Hospital: Complejo Hospitalario Universitario de Canarias.
Aut@r o Autores: M.C. Germany Rozas, C. Atienza Sentamans, M. Gómez Gil.
A 59 year old woman presented to the emergency department with a 24 hour history of severe retching and vomiting followed by sudden-onset, intense, diffuse abdominal pain. She denied any history of trauma. The patient had a past medical history of breast and lung adenocarcinoma and COPD for which she took indacaterol–glycopyrronium once daily. Her vital signs included a blood pressure of 90/60 mmHg and a heart rate of 95 beats/minute. The initial abdominal examination demonstrated both guarding and rebound tenderness and blood work showed a hemoglobin level of 6.3 g/dL. Following initial stabilization a portal and delayed phase contrast-enhanced CT of the abdomen was performed that showed laceration of the superior pole and a large hematoma of the spleen with free fluid in the abdomen, measuring as blood in Hounsfield units. Splenic vessels were normal and there was no evidence of active bleeding. (Fig. 1) The patient was diagnosed with a splenic rupture, suspected to be due to the force of vomiting. The patient was transfused with 2 units of red blood cells and underwent open splenectomy. Pathology revealed reactive lymphoid hyperplasia with no other findings. Previous abdominal CT and ultrasound showed normal size and morphology of the spleen.

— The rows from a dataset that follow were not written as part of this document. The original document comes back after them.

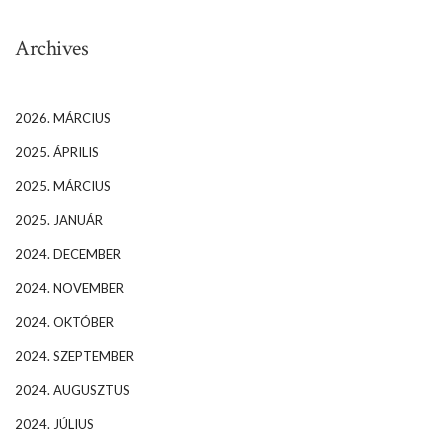
Archives
2026. MÁRCIUS
2025. ÁPRILIS
2025. MÁRCIUS
2025. JANUÁR
2024. DECEMBER
2024. NOVEMBER
2024. OKTÓBER
2024. SZEPTEMBER
2024. AUGUSZTUS
2024. JÚLIUS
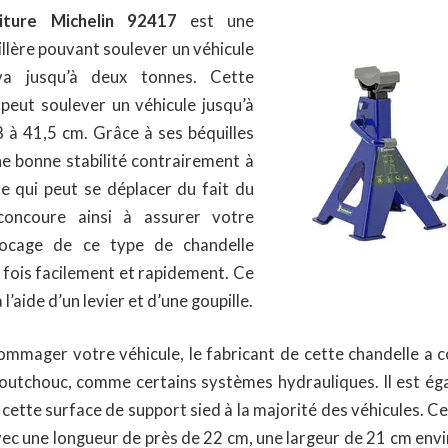
oiture Michelin 92417
est une
llère pouvant soulever un véhicule
va jusqu’à deux tonnes. Cette
 peut soulever un véhicule jusqu’à
 à 41,5 cm. Grâce à ses béquilles
ne bonne stabilité contrairement à
ue qui peut se déplacer du fait du
concoure ainsi à assurer votre
locage de ce type de chandelle
la fois facilement et rapidement. Ce
 l’aide d’un levier et d’une goupille.
ommager votre véhicule, le fabricant de cette chandelle a c
outchouc, comme certains systèmes hydrauliques. Il est é
e cette surface de support sied à la majorité des véhicules. Ce
vec une longueur de près de 22 cm, une largeur de 21 cm envi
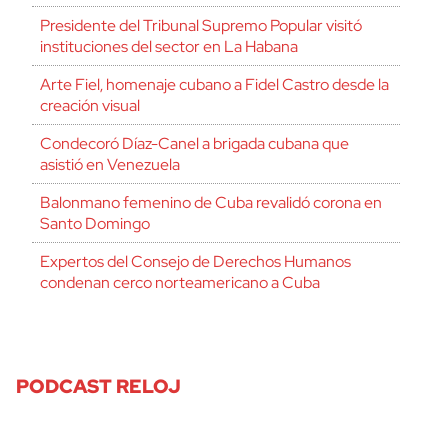
Presidente del Tribunal Supremo Popular visitó
instituciones del sector en La Habana
Arte Fiel, homenaje cubano a Fidel Castro desde la
creación visual
Condecoró Díaz-Canel a brigada cubana que
asistió en Venezuela
Balonmano femenino de Cuba revalidó corona en
Santo Domingo
Expertos del Consejo de Derechos Humanos
condenan cerco norteamericano a Cuba
PODCAST RELOJ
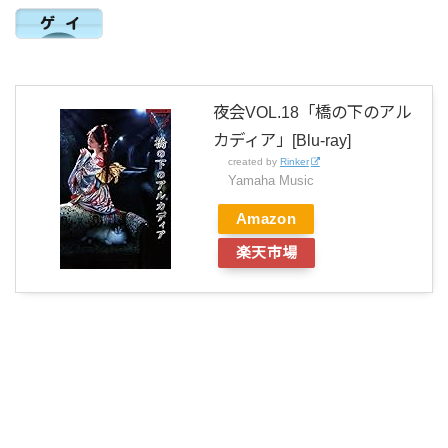
夜会VOL.18「橋の下のアル
カディア」[Blu-ray]
created by
Rinker
Yamaha Music
Amazon
楽天市場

Spontaneous rupture of the spleen is a rare but well-known entity, although in most cases it occurs as a complication of various systemic diseases. The causes are varied and can be classified into seven main categories: neoplastic, infectious, hematological, inflammatory, iatrogenic, primary splenic or idiopathic. Proportionally, neoplasia (lymphoma, leukaemia) and infection (Epstein-Barr virus, hepatitis, salmonella, malaria) account for more than half of the cases. In view of the history of intense retching before onset of abdominal pain, we believe that the splenic rupture in our patient was secondary to vomiting. Spontaneous rupture of the normal spleen after minimal straining such as vomiting or coughing is exceptional and the literature on it is very scarce. A proposed mechanism for splenic rupture secondary to vomiting isthat violent contraction of the diaphragm causes tractional force on the spleen via the peritoneal reflections linking the two.
We should consider the diagnosis of spleen rupture in patients presenting with acute abdominal pain and hypotension even without a history of trauma. Rupture may occur even after minimal straining such as vomiting or coughing.